Film and media studies director Bernard Cook had a similar experience when he saw “Another Earth” last summer. That film, again starring and co-written by Marling, was directed by Mike Cahill, a Georgetown alum and close friend of both Marling and Batmanglij.
In a pivotal early scene in “Another Earth” the camera pulls out and up, creating a sweeping vertical shot that presaged the film’s cosmic sensibility. “It put me in mind of a specific shot Mike had created as an undergraduate,” Cook said. “He literally rigged up a video camera with a rope attached, and managed to throw it over a tree . . . in the middle of campus. He was literally playing around with how to create his own crane shot without a crane.”
When young filmmakers manage to have their debut films accepted at the Sundance Film Festival, and later picked up by a prestigious studio, more often than not their educational résuméincludes names like USC, UCLA or NYU. Not Georgetown, which is best known for minting buttoned-down lawyers, politicians and diplomats. But at last year’s Sundance, Cahill, Batmanglij and Marling — who majored in economics, anthropology, and economics and studio art, respectively — put Georgetown on the cinematic map.

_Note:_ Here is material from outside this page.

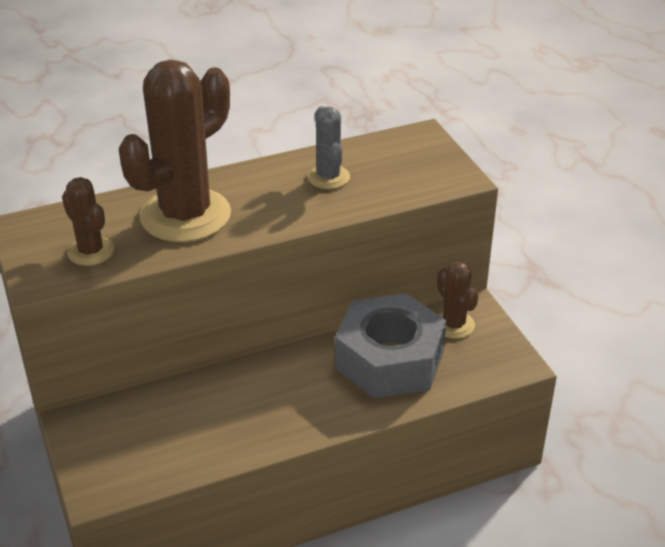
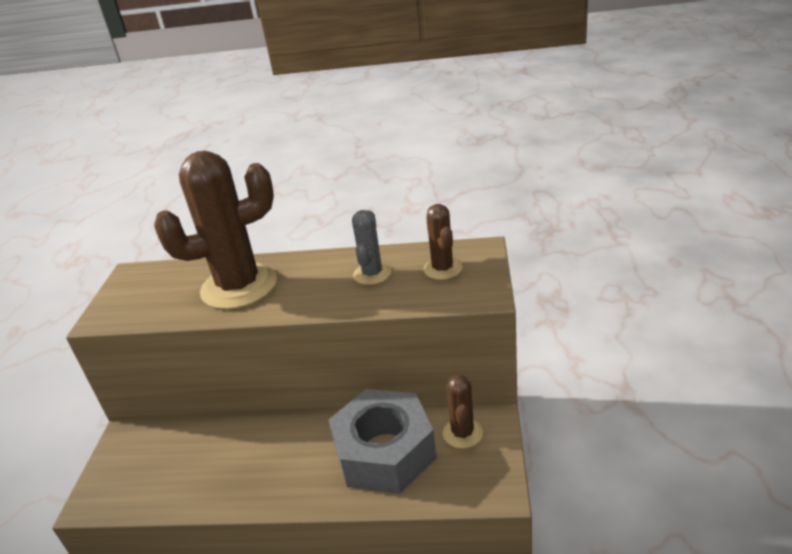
camera: 30 degrees right, 5 degrees down
brown cactus [62,177,114,266] -> brown cactus moved to [423,204,462,280]

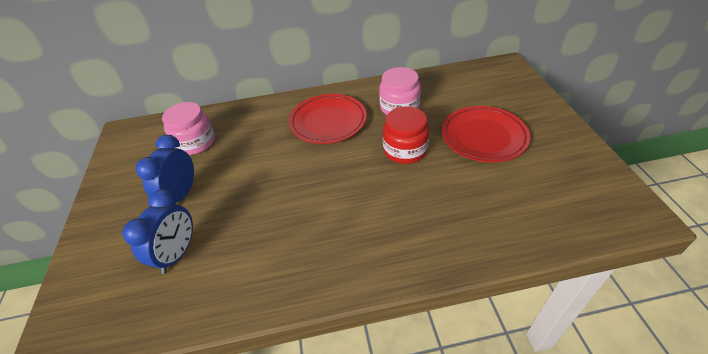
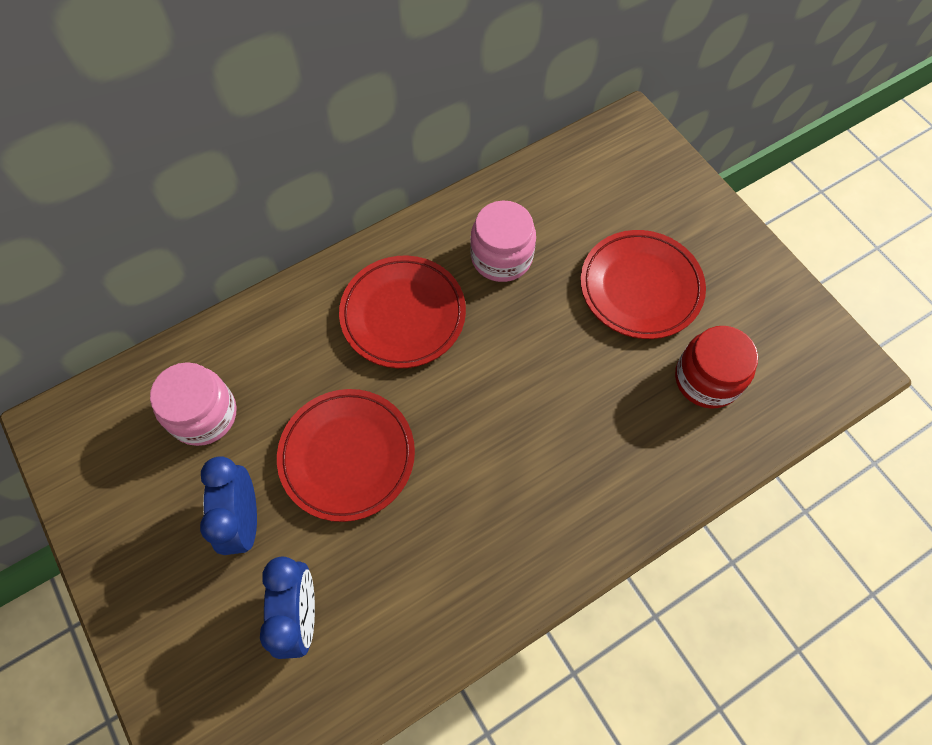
camera: 25 degrees left, 20 degrees up
red jar [383,106,429,164] -> red jar moved to [675,326,758,409]
none -> red plate [277,389,415,522]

They weren’t alone: Jim Whitaker was also at Sundance, with his documentary “Rebirth,” and Regina Kulik Scully was there as executive producer of the documentary “Miss Representation.”
And Hoyas have made films before, from the producer Don Murphy (“Transformers”) to Megan Mylan, who won an Oscar in 2009 for her documentary short “Smile Pinki.”
But the Cahill-Batmanglij-Marling troika clearly defined a turning point — not just in Georgetown being taken seriously as an incubator of filmmaking talent, but in taking itself seriously as well. Last year, the school created a film and media studies program, an achievement that Cook credits the three with helping to galvanize. “It’s something we’d been building literally for ten years, since Mike and Zal were undergrads,” he said. “They made the coherence for themselves, what we’re trying to do now is build that coherence for others.”
Batmanglij insists that when he and Cahill began making short films, “we had no concept that you could actually make a living doing this. When we were in college, it seemed like a hobby — something that gave us meaning, but not necessarily a living.” In addition to studying with Cook and Bocci, Batmanglij studied with film studies and visual culture professor Lalitha Gopalan, who taught classes about women in film. “She ran her class like the military,” Batmanglij recalled recently. “I think Mike and I both got kicked out of her class multiple times. We were always making movies and showing up hungover, not from drinking but from working all night.”